• Written task:
Please copy word for word every line of the records below, from the line with "family: Chloropidae" up to and including the final line of the records, and leave the pictures out of your answer.
** Begin **
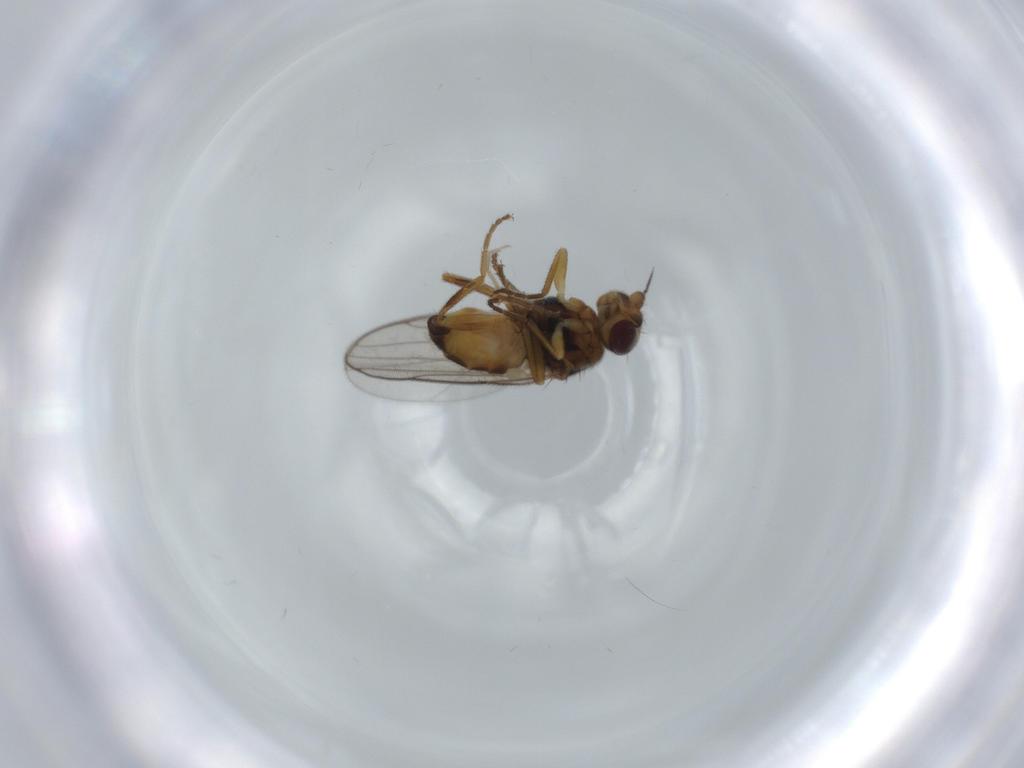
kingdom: Animalia
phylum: Arthropoda
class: Insecta
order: Diptera
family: Chloropidae
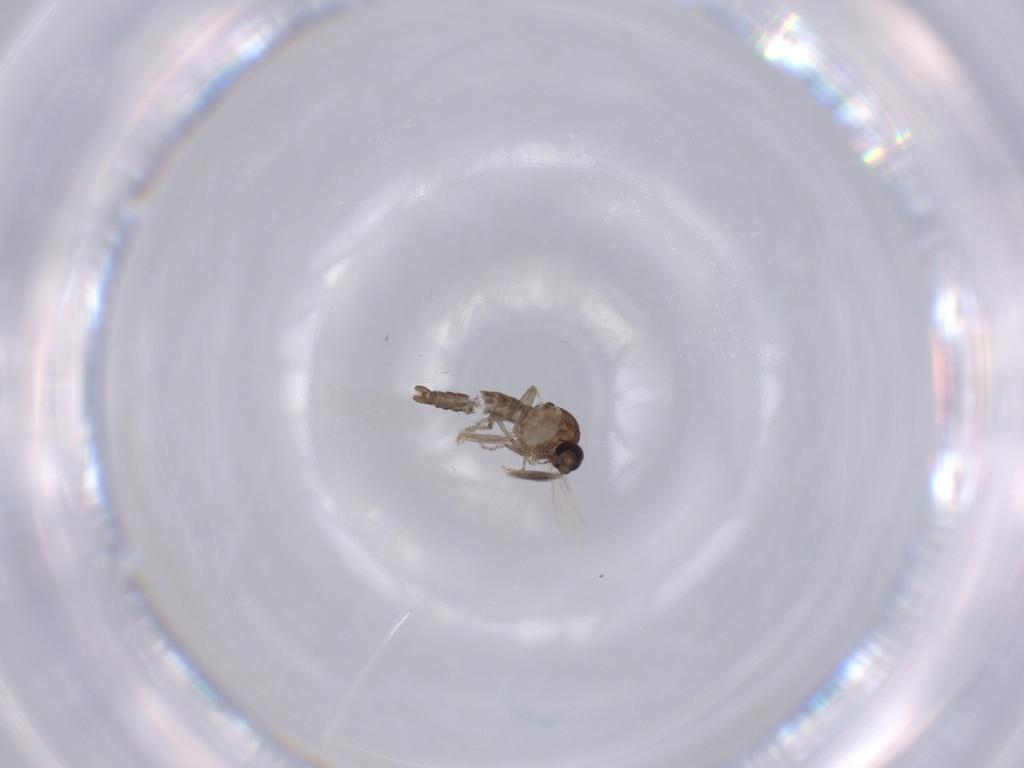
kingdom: Animalia
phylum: Arthropoda
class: Insecta
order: Diptera
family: Ceratopogonidae
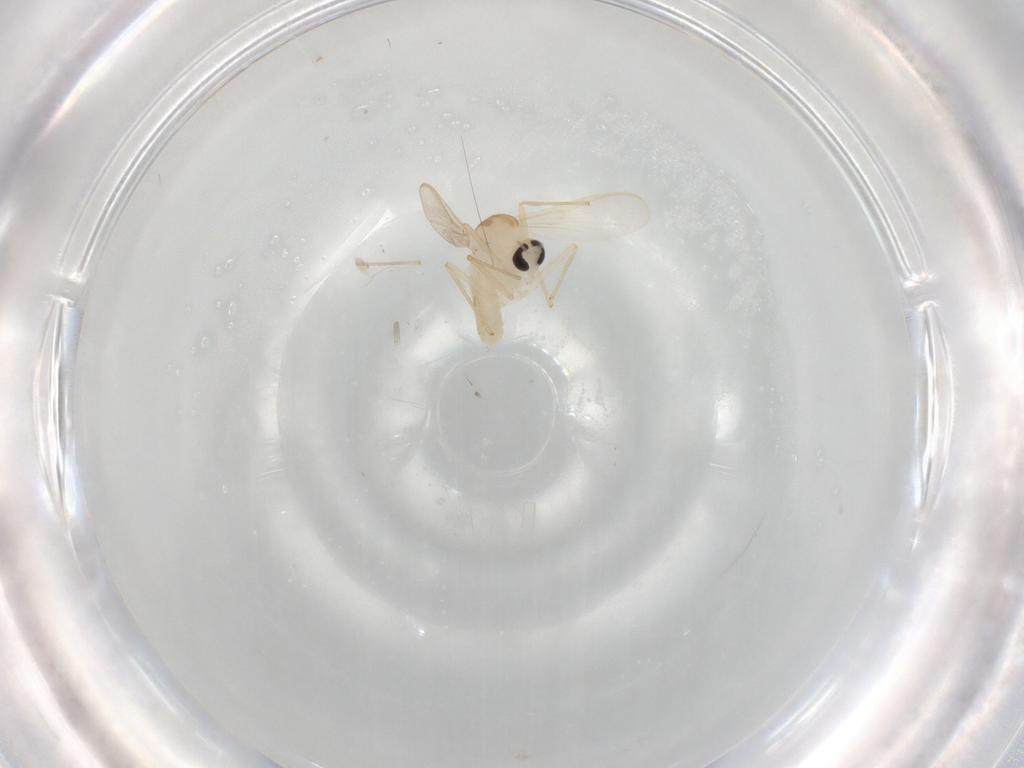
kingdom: Animalia
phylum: Arthropoda
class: Insecta
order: Diptera
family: Chironomidae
** End **
• Reply:
family: Chloropidae
kingdom: Animalia
phylum: Arthropoda
class: Insecta
order: Diptera
family: Ceratopogonidae
kingdom: Animalia
phylum: Arthropoda
class: Insecta
order: Diptera
family: Chironomidae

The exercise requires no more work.